BEGIN

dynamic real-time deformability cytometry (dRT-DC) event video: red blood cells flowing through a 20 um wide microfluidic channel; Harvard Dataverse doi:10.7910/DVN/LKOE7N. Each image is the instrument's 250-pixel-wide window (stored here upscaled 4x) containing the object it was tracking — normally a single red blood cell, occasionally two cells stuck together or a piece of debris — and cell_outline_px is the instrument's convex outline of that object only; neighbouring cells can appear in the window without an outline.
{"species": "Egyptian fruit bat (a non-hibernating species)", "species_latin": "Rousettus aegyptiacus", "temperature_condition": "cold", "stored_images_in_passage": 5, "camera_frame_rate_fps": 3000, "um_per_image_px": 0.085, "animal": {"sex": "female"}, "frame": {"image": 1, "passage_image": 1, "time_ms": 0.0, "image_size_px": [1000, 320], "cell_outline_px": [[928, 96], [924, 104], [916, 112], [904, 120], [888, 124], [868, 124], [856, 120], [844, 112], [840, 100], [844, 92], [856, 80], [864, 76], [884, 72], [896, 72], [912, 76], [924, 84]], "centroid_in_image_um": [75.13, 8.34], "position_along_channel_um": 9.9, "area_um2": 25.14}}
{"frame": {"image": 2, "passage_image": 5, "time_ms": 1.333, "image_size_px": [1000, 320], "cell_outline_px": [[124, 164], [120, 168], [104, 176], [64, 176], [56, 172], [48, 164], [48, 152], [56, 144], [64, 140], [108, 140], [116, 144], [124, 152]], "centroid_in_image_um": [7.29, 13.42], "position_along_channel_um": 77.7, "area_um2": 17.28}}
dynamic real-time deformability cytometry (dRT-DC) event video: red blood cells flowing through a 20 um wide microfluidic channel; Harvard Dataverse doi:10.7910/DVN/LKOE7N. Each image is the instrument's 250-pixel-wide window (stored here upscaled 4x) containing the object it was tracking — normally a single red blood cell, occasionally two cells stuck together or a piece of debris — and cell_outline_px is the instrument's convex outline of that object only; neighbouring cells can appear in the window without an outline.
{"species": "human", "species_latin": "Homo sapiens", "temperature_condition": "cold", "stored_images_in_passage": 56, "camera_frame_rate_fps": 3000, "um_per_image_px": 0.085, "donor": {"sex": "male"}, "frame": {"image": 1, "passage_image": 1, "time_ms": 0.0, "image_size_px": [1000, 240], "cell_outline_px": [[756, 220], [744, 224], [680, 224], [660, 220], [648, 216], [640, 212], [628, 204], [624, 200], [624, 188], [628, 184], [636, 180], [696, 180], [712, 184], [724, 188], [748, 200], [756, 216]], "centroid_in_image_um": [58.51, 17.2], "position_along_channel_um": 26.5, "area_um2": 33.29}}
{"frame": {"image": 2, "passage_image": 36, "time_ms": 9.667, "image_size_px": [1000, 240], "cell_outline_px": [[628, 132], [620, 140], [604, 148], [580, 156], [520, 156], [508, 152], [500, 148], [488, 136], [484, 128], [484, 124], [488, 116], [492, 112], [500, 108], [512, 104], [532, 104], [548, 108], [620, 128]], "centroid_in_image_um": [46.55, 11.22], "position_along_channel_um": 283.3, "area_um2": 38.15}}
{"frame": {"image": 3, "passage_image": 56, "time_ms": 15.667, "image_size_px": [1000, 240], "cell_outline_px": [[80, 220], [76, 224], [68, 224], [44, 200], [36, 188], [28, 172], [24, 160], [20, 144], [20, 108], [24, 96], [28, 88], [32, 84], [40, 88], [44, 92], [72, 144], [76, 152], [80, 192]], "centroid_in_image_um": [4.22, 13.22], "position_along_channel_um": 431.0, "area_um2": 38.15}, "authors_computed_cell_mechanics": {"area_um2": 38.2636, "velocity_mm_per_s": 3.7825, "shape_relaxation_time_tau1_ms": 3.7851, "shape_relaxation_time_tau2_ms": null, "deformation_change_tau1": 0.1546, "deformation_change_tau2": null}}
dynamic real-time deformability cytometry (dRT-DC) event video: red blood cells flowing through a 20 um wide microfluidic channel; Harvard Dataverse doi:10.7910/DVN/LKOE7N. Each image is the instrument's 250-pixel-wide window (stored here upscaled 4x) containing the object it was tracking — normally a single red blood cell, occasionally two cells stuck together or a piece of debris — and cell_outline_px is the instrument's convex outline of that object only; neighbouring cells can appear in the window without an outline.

END

Emit the full listing verbatim.

dynamic real-time deformability cytometry (dRT-DC) event video: red blood cells flowing through a 20 um wide microfluidic channel; Harvard Dataverse doi:10.7910/DVN/LKOE7N. Each image is the instrument's 250-pixel-wide window (stored here upscaled 4x) containing the object it was tracking — normally a single red blood cell, occasionally two cells stuck together or a piece of debris — and cell_outline_px is the instrument's convex outline of that object only; neighbouring cells can appear in the window without an outline.
{"species": "Egyptian fruit bat (a non-hibernating species)", "species_latin": "Rousettus aegyptiacus", "temperature_condition": "cold", "stored_images_in_passage": 5, "camera_frame_rate_fps": 3000, "um_per_image_px": 0.085, "animal": {"sex": "female"}, "frame": {"image": 1, "passage_image": 1, "time_ms": 0.0, "image_size_px": [1000, 320], "cell_outline_px": [[928, 96], [924, 104], [916, 112], [904, 120], [888, 124], [868, 124], [856, 120], [844, 112], [840, 100], [844, 92], [856, 80], [864, 76], [884, 72], [896, 72], [912, 76], [924, 84]], "centroid_in_image_um": [75.13, 8.34], "position_along_channel_um": 9.9, "area_um2": 25.14}}
{"frame": {"image": 2, "passage_image": 5, "time_ms": 1.333, "image_size_px": [1000, 320], "cell_outline_px": [[124, 164], [120, 168], [104, 176], [64, 176], [56, 172], [48, 164], [48, 152], [56, 144], [64, 140], [108, 140], [116, 144], [124, 152]], "centroid_in_image_um": [7.29, 13.42], "position_along_channel_um": 77.7, "area_um2": 17.28}}
dynamic real-time deformability cytometry (dRT-DC) event video: red blood cells flowing through a 20 um wide microfluidic channel; Harvard Dataverse doi:10.7910/DVN/LKOE7N. Each image is the instrument's 250-pixel-wide window (stored here upscaled 4x) containing the object it was tracking — normally a single red blood cell, occasionally two cells stuck together or a piece of debris — and cell_outline_px is the instrument's convex outline of that object only; neighbouring cells can appear in the window without an outline.
{"species": "human", "species_latin": "Homo sapiens", "temperature_condition": "cold", "stored_images_in_passage": 56, "camera_frame_rate_fps": 3000, "um_per_image_px": 0.085, "donor": {"sex": "male"}, "frame": {"image": 1, "passage_image": 1, "time_ms": 0.0, "image_size_px": [1000, 240], "cell_outline_px": [[756, 220], [744, 224], [680, 224], [660, 220], [648, 216], [640, 212], [628, 204], [624, 200], [624, 188], [628, 184], [636, 180], [696, 180], [712, 184], [724, 188], [748, 200], [756, 216]], "centroid_in_image_um": [58.51, 17.2], "position_along_channel_um": 26.5, "area_um2": 33.29}}
{"frame": {"image": 2, "passage_image": 36, "time_ms": 9.667, "image_size_px": [1000, 240], "cell_outline_px": [[628, 132], [620, 140], [604, 148], [580, 156], [520, 156], [508, 152], [500, 148], [488, 136], [484, 128], [484, 124], [488, 116], [492, 112], [500, 108], [512, 104], [532, 104], [548, 108], [620, 128]], "centroid_in_image_um": [46.55, 11.22], "position_along_channel_um": 283.3, "area_um2": 38.15}}
{"frame": {"image": 3, "passage_image": 56, "time_ms": 15.667, "image_size_px": [1000, 240], "cell_outline_px": [[80, 220], [76, 224], [68, 224], [44, 200], [36, 188], [28, 172], [24, 160], [20, 144], [20, 108], [24, 96], [28, 88], [32, 84], [40, 88], [44, 92], [72, 144], [76, 152], [80, 192]], "centroid_in_image_um": [4.22, 13.22], "position_along_channel_um": 431.0, "area_um2": 38.15}, "authors_computed_cell_mechanics": {"area_um2": 38.2636, "velocity_mm_per_s": 3.7825, "shape_relaxation_time_tau1_ms": 3.7851, "shape_relaxation_time_tau2_ms": null, "deformation_change_tau1": 0.1546, "deformation_change_tau2": null}}
dynamic real-time deformability cytometry (dRT-DC) event video: red blood cells flowing through a 20 um wide microfluidic channel; Harvard Dataverse doi:10.7910/DVN/LKOE7N. Each image is the instrument's 250-pixel-wide window (stored here upscaled 4x) containing the object it was tracking — normally a single red blood cell, occasionally two cells stuck together or a piece of debris — and cell_outline_px is the instrument's convex outline of that object only; neighbouring cells can appear in the window without an outline.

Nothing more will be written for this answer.